7. In vivo functional studies:

• Visual response testing in mice with decreased emerin

• This revealed reduced magnitude of visually evoked responses and impaired visual information processing

• Behavioral assays to assess learning and memory

8. Temporal manipulation of emerin expression:

• Optogenetic or chemogenetic approaches for precise temporal control

• Investigation of the "temporal gating" hypothesis for neuronal plasticity

The methodological approaches above address emerin's feed-forward role in temporally gating neuronal plasticity through negative regulation of translation , representing an exciting new direction in emerin research distinct from its well-established roles in muscle and cardiac tissues.

How can researchers investigate the potential therapeutic applications of recombinant emerin for EDMD1-related conditions?

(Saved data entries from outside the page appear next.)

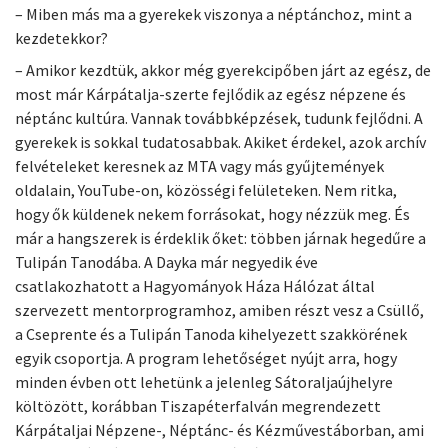
– Miben más ma a gyerekek viszonya a néptánchoz, mint a
kezdetekkor?
– Amikor kezdtük, akkor még gyerekcipőben járt az egész, de
most már Kárpátalja-szerte fejlődik az egész népzene és
néptánc kultúra. Vannak továbbképzések, tudunk fejlődni. A
gyerekek is sokkal tudatosabbak. Akiket érdekel, azok archív
felvételeket keresnek az MTA vagy más gyűjtemények
oldalain, YouTube-on, közösségi felületeken. Nem ritka,
hogy ők küldenek nekem forrásokat, hogy nézzük meg. És
már a hangszerek is érdeklik őket: többen járnak hegedűre a
Tulipán Tanodába. A Dayka már negyedik éve
csatlakozhatott a Hagyományok Háza Hálózat által
szervezett mentorprogramhoz, amiben részt vesz a Csüllő,
a Cseprente és a Tulipán Tanoda kihelyezett szakkörének
egyik csoportja. A program lehetőséget nyújt arra, hogy
minden évben ott lehetünk a jelenleg Sátoraljaújhelyre
költözött, korábban Tiszapéterfalván megrendezett
Kárpátaljai Népzene-, Néptánc- és Kézművestáborban, ami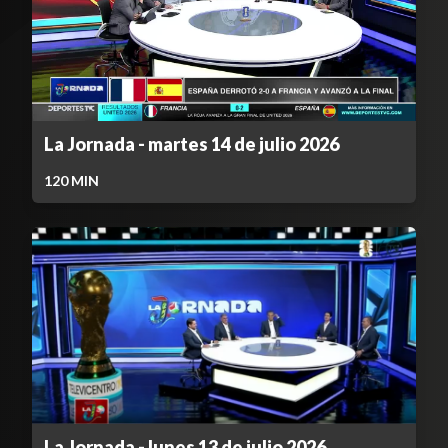
La Jornada - martes 14 de julio 2026
120
MIN
La Jornada - lunes 13 de julio 2026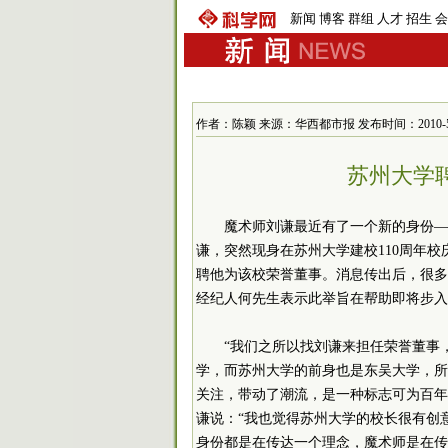
新闻
博客
群组
人才
招生
会
作者：陈颖 来源：华西都市报 发布时间：2010-5-20 
苏州大学
魔术师刘谦最近有了一个新的身份—
谦，突然现身在苏州大学建校110周年
聘他为该校荣誉董事。消息传出后，很多
经纪人何先生表示此举旨在帮助即将步入
“我们之所以找刘谦来担任荣誉董事
学，而苏州大学的前身也是东吴大学，所
关注，带动了潮流，是一种标志可为百年
谦说：“我也觉得苏州大学的校长很有创
身份都是在传达一个理念，魔术师是在传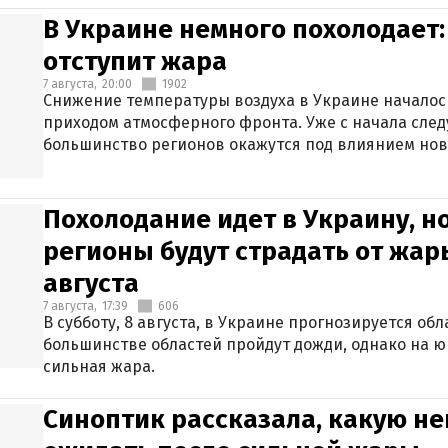
В Украине немного похолодает:
отступит жара
7 августа,
20:00
1902
Снижение температуры воздуха в Украине началось
приходом атмосферного фронта. Уже с начала сле
большинство регионов окажутся под влиянием нов
Похолодание идет в Украину, н
регионы будут страдать от жары
августа
7 августа,
17:39
606
В субботу, 8 августа, в Украине прогнозируется об
большинстве областей пройдут дожди, однако на ю
сильная жара.
Синоптик рассказала, какую не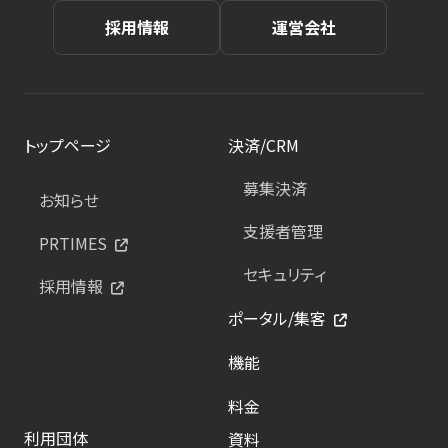
採用情報
運営会社
トップページ
決済/CRM
募集決済
お知らせ
支援者管理
PRTIMES
セキュリティ
採用情報
ポータル/集客
機能
料金
利用団体
資料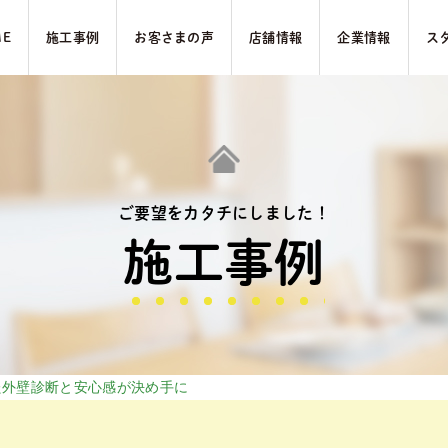
ME
施⼯事例
お客さまの声
店舗情報
企業情報
ス
ご要望をカタチにしました！
施⼯事例
た外壁診断と安心感が決め手に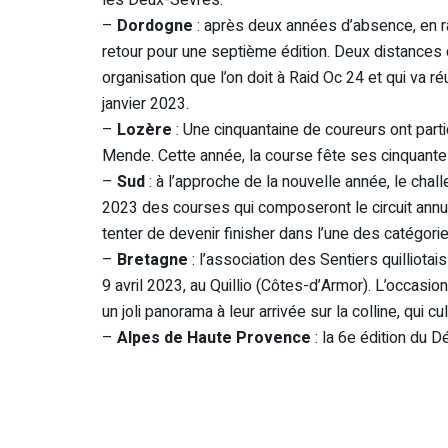
–
Dordogne
: après deux années d’absence, en ra
retour pour une septième édition. Deux distances de
organisation que l’on doit à Raid Oc 24 et qui va
janvier 2023.
–
Lozère
: Une cinquantaine de coureurs ont part
Mende. Cette année, la course fête ses cinquante
–
Sud
: à l’approche de la nouvelle année, le chal
2023 des courses qui composeront le circuit annue
tenter de devenir finisher dans l’une des catégorie
–
Bretagne
: l’association des Sentiers quilliotai
9 avril 2023, au Quillio (Côtes-d’Armor). L’occasi
un joli panorama à leur arrivée sur la colline, qui
–
Alpes de Haute Provence
: la 6e édition du D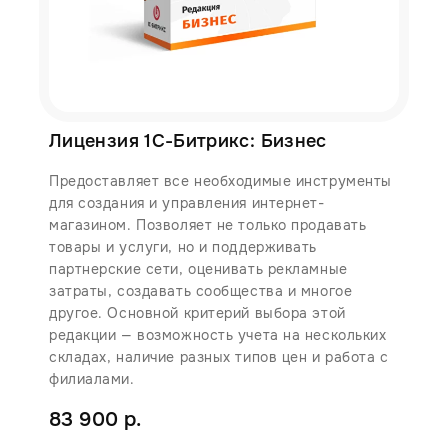
Лицензия 1С-Битрикс: Бизнес
Предоставляет все необходимые инструменты
для создания и управления интернет-
магазином. Позволяет не только продавать
товары и услуги, но и поддерживать
партнерские сети, оценивать рекламные
затраты, создавать сообщества и многое
другое. Основной критерий выбора этой
редакции — возможность учета на нескольких
складах, наличие разных типов цен и работа с
филиалами.
83 900 р.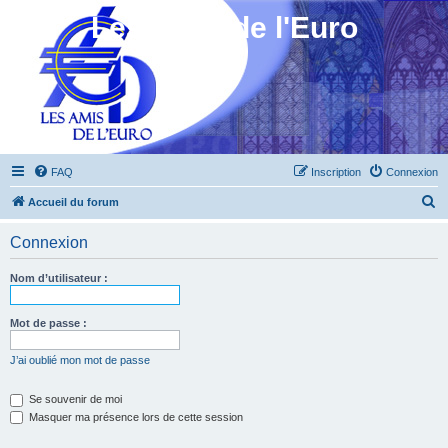
Les Amis de l'Euro
FAQ
Inscription
Connexion
R
Accueil du forum
e
Connexion
c
h
Nom d’utilisateur :
e
r
Mot de passe :
c
J’ai oublié mon mot de passe
h
e
Se souvenir de moi
Masquer ma présence lors de cette session
r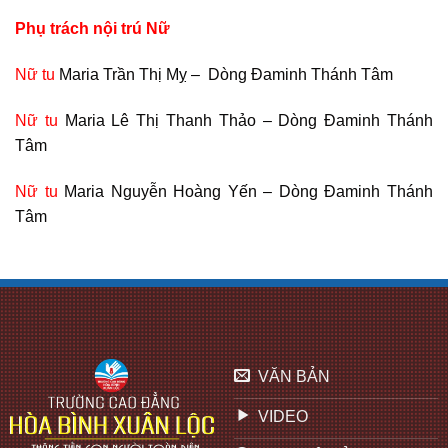
Phụ trách nội trú Nữ
Nữ tu
Maria Trần Thị Mỵ – Dòng Đaminh Thánh Tâm
Nữ tu
Maria Lê Thị Thanh Thảo – Dòng Đaminh Thánh
Tâm
Nữ tu
Maria Nguyễn Hoàng Yến – Dòng Đaminh Thánh
Tâm
VĂN BẢN
VIDEO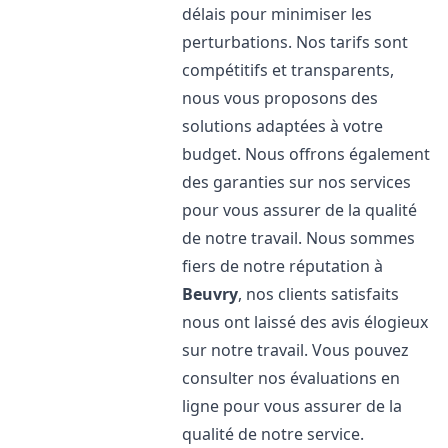
délais pour minimiser les
perturbations. Nos tarifs sont
compétitifs et transparents,
nous vous proposons des
solutions adaptées à votre
budget. Nous offrons également
des garanties sur nos services
pour vous assurer de la qualité
de notre travail. Nous sommes
fiers de notre réputation à
Beuvry
, nos clients satisfaits
nous ont laissé des avis élogieux
sur notre travail. Vous pouvez
consulter nos évaluations en
ligne pour vous assurer de la
qualité de notre service.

Investigating therapeutic applications for recombinant emerin requires approaches that address both the cellular defects and potential delivery methods:

1. Structure-function analyses of EDMD1-associated mutations:

• Studies of Polish patients with EDMD1 revealed that for several mutations thought to be null for emerin protein, truncated emerin protein was present

• This suggests the EDMD1 phenotype may be strengthened by toxicity of truncated emerin expressed in patients

• Screening therapeutic compounds should target both loss of function and toxic gain of function mechanisms

2. Cell-based rescue experiments:

• Patient-derived fibroblasts or induced pluripotent stem cells (iPSCs)

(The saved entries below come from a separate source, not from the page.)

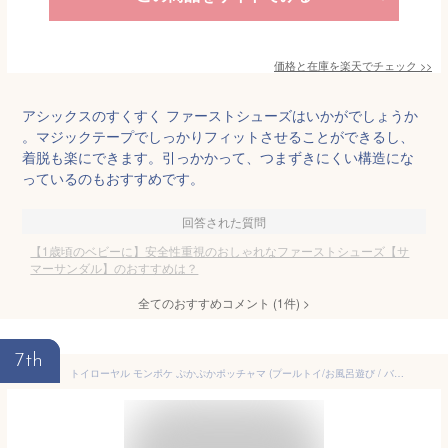
価格と在庫を
楽天
でチェック
>>
アシックスのすくすく ファーストシューズはいかがでしょうか
。マジックテープでしっかりフィットさせることができるし、
着脱も楽にできます。引っかかって、つまずきにくい構造にな
っているのもおすすめです。
回答された質問
【1歳頃のベビーに】安全性重視のおしゃれなファーストシューズ【サ
マーサンダル】のおすすめは？
全てのおすすめコメント
(
1
件)
>
7th
トイローヤル モンポケ ぷかぷかポッチャマ (プールトイ/お風呂遊び / バストイ) ビーズ入り ポケモン ( 水遊び / おもちゃ ) シャカシャカ音 ラトル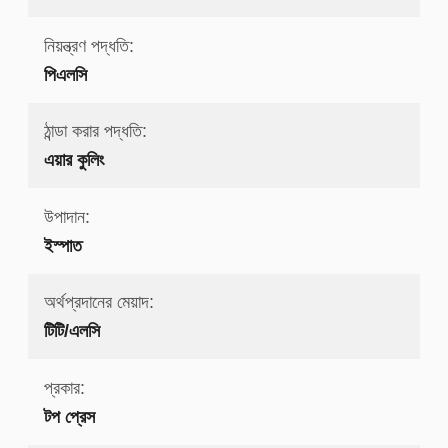
নিয়ন্ত্রণ পদ্ধতি:
পিএলসি
ঠান্ডা করার পদ্ধতি:
এয়ার কুলিং
উপাদান:
ইস্পাত
অর্থপ্রদানের মেয়াদ:
টিটি/এলসি
প্রকার:
টপ প্রেস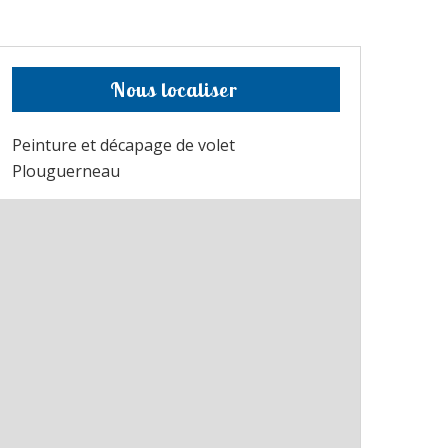
Nous localiser
Peinture et décapage de volet
Plouguerneau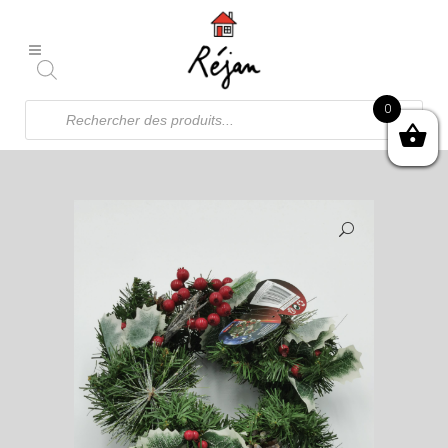
Recherche
0
de
produits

• Tests of recombinant emerin delivery using:

  • Cell-penetrating peptides

  • Lipid nanoparticles

  • Viral vectors

• Assessment of nuclear envelope structure, gene expression normalization, and cellular function

3. Mouse model testing:

• Conditional knockout or knockin models of EDMD1

• Studies of LAP1/emerin double mutants, which show more severe phenotypes than emerin knockout alone

• Delivery methods including:

  • Systemic injection of recombinant protein with targeting moieties

  • AAV-mediated gene therapy

  • Antisense oligonucleotides to modulate splicing of mutant emerin

4. Phenotypic rescue assessment:

• Cardiac conduction testing using electrocardiography

• Muscle strength and coordination testing

• Histological analysis of muscle structure and regeneration

• Molecular markers of nuclear envelope integrity

5. Alternative therapeutic approaches:

• Small molecules that stabilize truncated emerin or enhance its proper localization

• Compounds that upregulate compensatory proteins like LAP1

• CRISPR-based gene editing to correct mutations in patient-derived cells

6. Biomarker development:

• Identification of circulating biomarkers of disease progression

• Use of emerin antibodies for diagnostic applications

• Development of imaging biomarkers for monitoring therapy response

7. Combined therapeutic approaches:

• Target multiple aspects of disease pathophysiology:

  • Nuclear envelope integrity

  • Mechanotransduction

  • Gene expression dysregulation

  • Cardiac conduction abnormalities

Research in LAP1/emerin interaction suggests promising therapeutic avenues, as LAP1 levels are significantly higher in mouse than human skeletal muscle, potentially explaining the milder phenotype in emerin-null mice . Targeting upregulation of compensatory factors like LAP1 could be a viable therapeutic approach alongside direct emerin replacement strategies.